Laikliğin bayraktarıyız
* TC. kurulurken çağdaşlığı esas almıştır ve demokrasi, insan hakları ve özgürlükler bakımından, çağdaş uluslararası standartlara uymayı esas almıştır. (...) Refah Partisi ülkemizde demokrasinin, insan haklarının, özgürlüklerin, laikliğin ve hukuk devletinin bölgemizde ve bütün dünyada barışın, istikrarın, bütün ülkelerle iyi münasebetlerin teminatı değil sadece, bayraktarıdır... Bunu bütün dünya ve Türk halkı bilmektedir.

Ben akıldan kaçar mıyım ya?
* Ben 25 senelik profesörüm, kaç tane tez hazırlamış bir insanım, ilimin kıymetinin ne olduğunu herhalde şu 70 milyon insan içinde en iyi tanıyan kimselerden biriyim. Ben ilimden kaçar mıyım ya? Ben akıldan kaçar mıyım ya? Bir insanın, laikliğin gerçek ilmi manasına karşı olması için akılsız bir adam olması lazım...

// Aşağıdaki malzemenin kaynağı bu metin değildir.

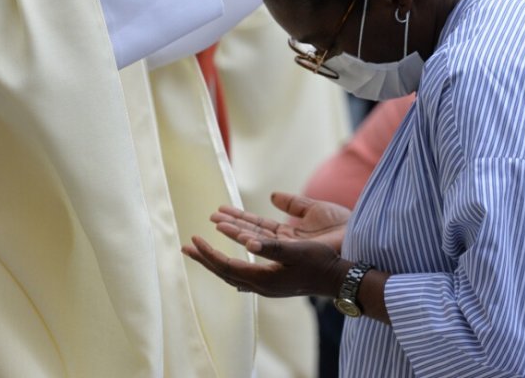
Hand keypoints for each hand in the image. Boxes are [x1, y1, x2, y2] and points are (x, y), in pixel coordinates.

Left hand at [183, 232, 346, 298]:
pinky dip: (231, 265)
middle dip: (204, 259)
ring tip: (201, 250)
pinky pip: (244, 274)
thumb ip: (272, 247)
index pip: (226, 266)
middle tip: (185, 248)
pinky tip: (230, 263)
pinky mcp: (273, 282)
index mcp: (264, 279)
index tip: (193, 239)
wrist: (339, 279)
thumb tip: (247, 242)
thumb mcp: (297, 250)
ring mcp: (267, 285)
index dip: (208, 253)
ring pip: (233, 273)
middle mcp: (262, 286)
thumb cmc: (320, 262)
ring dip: (215, 260)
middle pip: (224, 272)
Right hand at [213, 191, 350, 252]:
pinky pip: (271, 248)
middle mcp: (284, 245)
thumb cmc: (343, 226)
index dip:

Laikliğe karşı çıkan akılsızdır
* Laikliğin gerçeğini bir insan tanırsa, bu sevilecek bir şeydir, hatta zaruridir. Laiklik olmadan demokrasi olmaz, laiklik olmadan birarada yaşanmaz; ama, laikliği din düşmanlığı, laikliği dinsizlik ateizm olarak tatbik etmeye kalkışılırsa, önce, laiklik kendisi bunun karşısına çıkar, laiklik bu değil ki. Dolayısıyla, bir kimsenin laikliğe karşı çıkması laikliğin ne olduğunu bilmemesi ile veya akılsız olması ile ancak mümkündür.

Televoleli savunma
* Çağdaş dünyada, video bantlar, bütün bu elektronik bantların hepsi aynı muamaleye tabidir, (delil olarak kabul edilmez) bunu de hepimiz çok açık bir şekilde görüyoruz. İşte televizyonda, Televole diye bir yayın yapılıyor; bu televolede herhangi bir uyumsuzluk var mı; hayır. Gerçekle de bir alakası var mı; yok, tamamen montaj suretiyle her türlü şey yapılabilmektedir bantlarda.